Job: Would you write out, word for word, each line of the records below from the top through the one holding "## Optimization Strategies"?

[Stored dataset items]

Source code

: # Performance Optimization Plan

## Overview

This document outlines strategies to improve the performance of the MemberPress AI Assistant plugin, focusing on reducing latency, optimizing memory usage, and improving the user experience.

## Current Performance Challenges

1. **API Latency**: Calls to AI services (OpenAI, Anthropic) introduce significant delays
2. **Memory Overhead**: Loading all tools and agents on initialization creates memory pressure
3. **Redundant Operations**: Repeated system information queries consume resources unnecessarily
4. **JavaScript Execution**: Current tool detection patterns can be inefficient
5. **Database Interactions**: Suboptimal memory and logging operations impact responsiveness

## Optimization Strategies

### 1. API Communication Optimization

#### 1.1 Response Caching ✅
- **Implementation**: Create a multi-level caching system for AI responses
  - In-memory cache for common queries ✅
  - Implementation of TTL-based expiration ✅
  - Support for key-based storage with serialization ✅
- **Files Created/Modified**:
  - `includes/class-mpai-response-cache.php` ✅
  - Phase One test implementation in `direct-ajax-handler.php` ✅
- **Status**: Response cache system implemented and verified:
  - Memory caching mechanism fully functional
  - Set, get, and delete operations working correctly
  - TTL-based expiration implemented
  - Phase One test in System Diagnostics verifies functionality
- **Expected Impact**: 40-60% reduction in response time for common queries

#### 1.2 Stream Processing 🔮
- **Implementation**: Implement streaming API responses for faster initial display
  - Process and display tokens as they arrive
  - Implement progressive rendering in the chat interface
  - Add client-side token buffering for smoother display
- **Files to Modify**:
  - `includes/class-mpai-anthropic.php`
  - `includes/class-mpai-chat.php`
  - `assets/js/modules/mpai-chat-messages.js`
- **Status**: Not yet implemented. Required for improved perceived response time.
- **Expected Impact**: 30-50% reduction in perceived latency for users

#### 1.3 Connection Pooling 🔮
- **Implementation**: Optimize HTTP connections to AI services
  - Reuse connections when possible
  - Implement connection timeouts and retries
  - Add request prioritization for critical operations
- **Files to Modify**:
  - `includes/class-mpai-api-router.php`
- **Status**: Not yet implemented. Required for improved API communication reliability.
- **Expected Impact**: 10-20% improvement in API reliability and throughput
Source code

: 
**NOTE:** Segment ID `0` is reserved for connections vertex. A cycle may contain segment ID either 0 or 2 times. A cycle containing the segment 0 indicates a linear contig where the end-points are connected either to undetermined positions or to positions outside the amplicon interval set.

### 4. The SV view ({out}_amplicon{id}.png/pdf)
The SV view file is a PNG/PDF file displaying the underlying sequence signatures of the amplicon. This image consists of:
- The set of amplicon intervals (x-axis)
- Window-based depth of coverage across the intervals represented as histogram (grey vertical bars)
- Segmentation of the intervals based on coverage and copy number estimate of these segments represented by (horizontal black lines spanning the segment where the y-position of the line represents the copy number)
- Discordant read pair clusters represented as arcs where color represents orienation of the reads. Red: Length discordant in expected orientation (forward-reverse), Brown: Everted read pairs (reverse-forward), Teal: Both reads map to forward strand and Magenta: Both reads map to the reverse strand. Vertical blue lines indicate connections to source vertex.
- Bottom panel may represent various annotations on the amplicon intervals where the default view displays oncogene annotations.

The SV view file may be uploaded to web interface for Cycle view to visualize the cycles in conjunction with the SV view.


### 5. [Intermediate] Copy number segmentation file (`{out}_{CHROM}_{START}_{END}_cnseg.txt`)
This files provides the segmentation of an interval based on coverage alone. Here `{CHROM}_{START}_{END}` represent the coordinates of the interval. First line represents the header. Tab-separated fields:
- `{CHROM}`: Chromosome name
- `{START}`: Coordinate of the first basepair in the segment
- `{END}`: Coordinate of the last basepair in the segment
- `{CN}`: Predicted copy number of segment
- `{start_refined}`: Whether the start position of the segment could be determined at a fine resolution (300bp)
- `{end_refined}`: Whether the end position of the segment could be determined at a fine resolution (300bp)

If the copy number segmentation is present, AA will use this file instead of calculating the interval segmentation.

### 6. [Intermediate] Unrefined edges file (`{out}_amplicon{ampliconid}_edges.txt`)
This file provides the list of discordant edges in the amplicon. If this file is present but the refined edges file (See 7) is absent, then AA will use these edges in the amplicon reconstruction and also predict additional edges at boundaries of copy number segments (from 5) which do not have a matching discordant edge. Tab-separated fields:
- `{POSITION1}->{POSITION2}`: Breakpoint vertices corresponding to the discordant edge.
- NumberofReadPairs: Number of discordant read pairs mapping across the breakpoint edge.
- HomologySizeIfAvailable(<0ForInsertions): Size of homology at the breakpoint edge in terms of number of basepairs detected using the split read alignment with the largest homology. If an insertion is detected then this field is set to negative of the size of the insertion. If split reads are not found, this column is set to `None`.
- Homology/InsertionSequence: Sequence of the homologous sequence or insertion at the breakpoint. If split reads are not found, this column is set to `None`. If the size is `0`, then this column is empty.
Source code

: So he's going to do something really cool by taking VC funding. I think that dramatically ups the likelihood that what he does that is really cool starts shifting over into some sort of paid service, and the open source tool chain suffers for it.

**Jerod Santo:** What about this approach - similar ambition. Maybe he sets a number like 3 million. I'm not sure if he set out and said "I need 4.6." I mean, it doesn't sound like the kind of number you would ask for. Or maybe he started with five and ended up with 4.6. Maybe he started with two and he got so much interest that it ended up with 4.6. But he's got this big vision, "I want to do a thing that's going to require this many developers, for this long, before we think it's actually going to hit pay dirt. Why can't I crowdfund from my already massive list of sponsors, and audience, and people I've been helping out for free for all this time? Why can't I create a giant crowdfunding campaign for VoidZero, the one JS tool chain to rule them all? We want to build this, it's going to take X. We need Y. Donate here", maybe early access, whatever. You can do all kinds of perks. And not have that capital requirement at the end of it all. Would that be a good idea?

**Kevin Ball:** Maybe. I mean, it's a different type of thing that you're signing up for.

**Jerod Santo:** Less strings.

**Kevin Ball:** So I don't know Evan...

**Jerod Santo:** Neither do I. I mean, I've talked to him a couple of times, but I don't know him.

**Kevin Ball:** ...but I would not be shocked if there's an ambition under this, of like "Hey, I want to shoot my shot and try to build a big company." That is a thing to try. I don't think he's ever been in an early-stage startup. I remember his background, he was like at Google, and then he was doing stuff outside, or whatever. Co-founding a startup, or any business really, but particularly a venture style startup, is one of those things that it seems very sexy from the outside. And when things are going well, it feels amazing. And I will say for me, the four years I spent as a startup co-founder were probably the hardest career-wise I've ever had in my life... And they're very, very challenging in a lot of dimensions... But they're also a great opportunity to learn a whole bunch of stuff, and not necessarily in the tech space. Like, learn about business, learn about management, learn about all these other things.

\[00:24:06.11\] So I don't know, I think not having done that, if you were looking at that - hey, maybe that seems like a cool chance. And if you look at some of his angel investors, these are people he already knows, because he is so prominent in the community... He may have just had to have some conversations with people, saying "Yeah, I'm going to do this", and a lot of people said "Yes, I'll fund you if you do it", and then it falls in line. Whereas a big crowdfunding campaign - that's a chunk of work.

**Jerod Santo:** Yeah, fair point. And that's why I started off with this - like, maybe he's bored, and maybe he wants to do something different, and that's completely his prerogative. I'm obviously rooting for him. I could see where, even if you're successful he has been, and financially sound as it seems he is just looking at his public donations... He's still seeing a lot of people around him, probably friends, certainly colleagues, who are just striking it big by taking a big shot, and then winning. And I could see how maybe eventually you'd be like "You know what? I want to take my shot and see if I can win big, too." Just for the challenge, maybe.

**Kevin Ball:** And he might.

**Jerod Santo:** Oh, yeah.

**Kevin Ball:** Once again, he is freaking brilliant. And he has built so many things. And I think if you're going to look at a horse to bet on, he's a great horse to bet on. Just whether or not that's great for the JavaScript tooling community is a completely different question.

Answer to this problem:
Source code

: # Performance Optimization Plan

## Overview

This document outlines strategies to improve the performance of the MemberPress AI Assistant plugin, focusing on reducing latency, optimizing memory usage, and improving the user experience.

## Current Performance Challenges

1. **API Latency**: Calls to AI services (OpenAI, Anthropic) introduce significant delays
2. **Memory Overhead**: Loading all tools and agents on initialization creates memory pressure
3. **Redundant Operations**: Repeated system information queries consume resources unnecessarily
4. **JavaScript Execution**: Current tool detection patterns can be inefficient
5. **Database Interactions**: Suboptimal memory and logging operations impact responsiveness

## Optimization Strategies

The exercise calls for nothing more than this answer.